Non-volatile memory (NVM) arrays, such as erasable, programmable read only memory (EPROM) or flash memory arrays, or electrically erasable, programmable read only memory (EEPROM) arrays, require high positive or negative voltages to program and erase memory cells of the array.
Read and write operations are typically carried out with voltages that are regulated above a positive voltage supply Vdd. The circuitry that supplies and controls the programming and verification voltages generally comprises a high voltage regulator or high voltage pump (the terms being used herein interchangeably). A typical high voltage regulator architecture is shown in FIG. 1.
A current mirror including a pair of PMOS (p-channel metal oxide semiconductor) transistors 4 and 5 have their gates connected to each other and their sources connected to a high voltage supply Vhv—supply. The gate of transistor 4 is connected to its drain. The current through transistor 4 is I1 and the current through transistor 5 is I2. The drain of transistor 5 is connected via a node n to Vout and to a divider 6 comprising a pair of serially connected circuit elements B1 and B2, e.g., resistors, diodes or capacitors. Divider 6 passes a feedback voltage fb to one of the inputs of a voltage amplifier (also called a differential stage or differential amplifier) 7. Differential amplifier 7 receives an input reference voltage Vref at one of its other inputs, and is also connected to positive voltage supply Vdd. The output of differential amplifier 7 may be connected to the gate of an NMOS (n-channel metal oxide semiconductor) transistor M. The drain of transistor M is connected to the drain of transistor 4, and the source of transistor M is connected to ground.
The open loop gain (Gloop) of the high voltage regulator of FIG. 1 (i.e., the ratio of the output voltage to the differential input voltage without any external feedback) is given by:Loop Gain=Gloop=Gdivider*GDA*GNMOS*m 
wherein m is the ratio of the two currents I1 and I2, that is, I2=mI1 
The feedback voltage Vfb is approximately equal to the reference voltage Vref (Vfb≈Vref)
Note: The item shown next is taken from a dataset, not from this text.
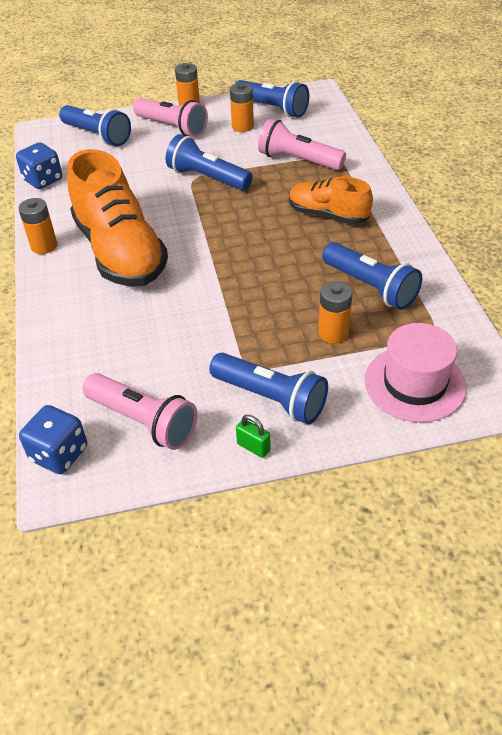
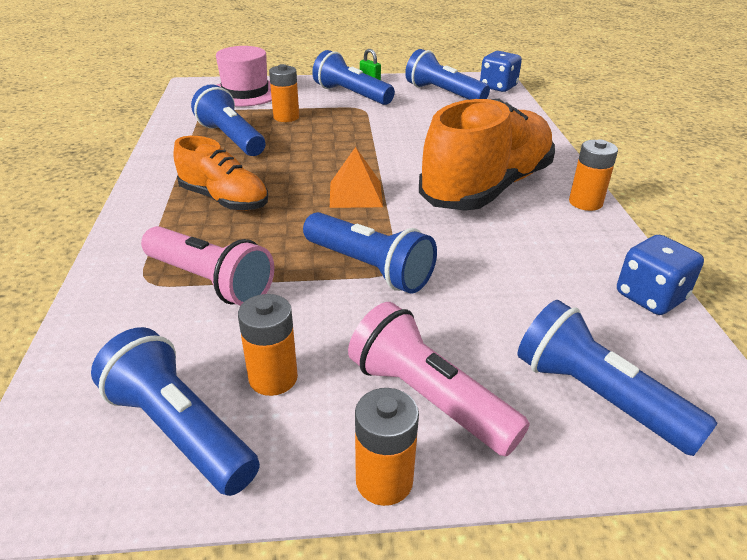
camera: 175 degrees left, 10 degrees down
orange shoe [68,149,168,287] -> orange shoe turned 60 degrees clockwise [419,99,555,211]
pink flashlight [83,373,198,450] -> blue flashlight [405,49,490,100]
none -> orange pyramid [330,147,383,208]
In the case of divider 6 comprising a pair of serially connected resistors, the following relations hold:ΔVfb=Gdivider*ΔVout=(RB1+RB2)/RB2*ΔVout Vout=(RB1+RB2)/RB2*Vfb≈(RB1+RB2)/RB2*Vref 
There is an inherent stability problem with the prior art voltage regulator of FIG. 1, because a high loop gain (although having a fast recovery time) leads to instability of the regulator. On the other hand, a low loop gain results in a slow recovery time. In the case of a resistor divider, there may be a problem of parasitic capacitance to ground of the resistors, leading to another stability/recovery time problem. An additional capacitor divider problem is that of parasitic capacitance to ground which adversely affects the accuracy of Vout. An additional diode divider problem is that it is not possible to have an arbitrary Vout without significantly changing I2.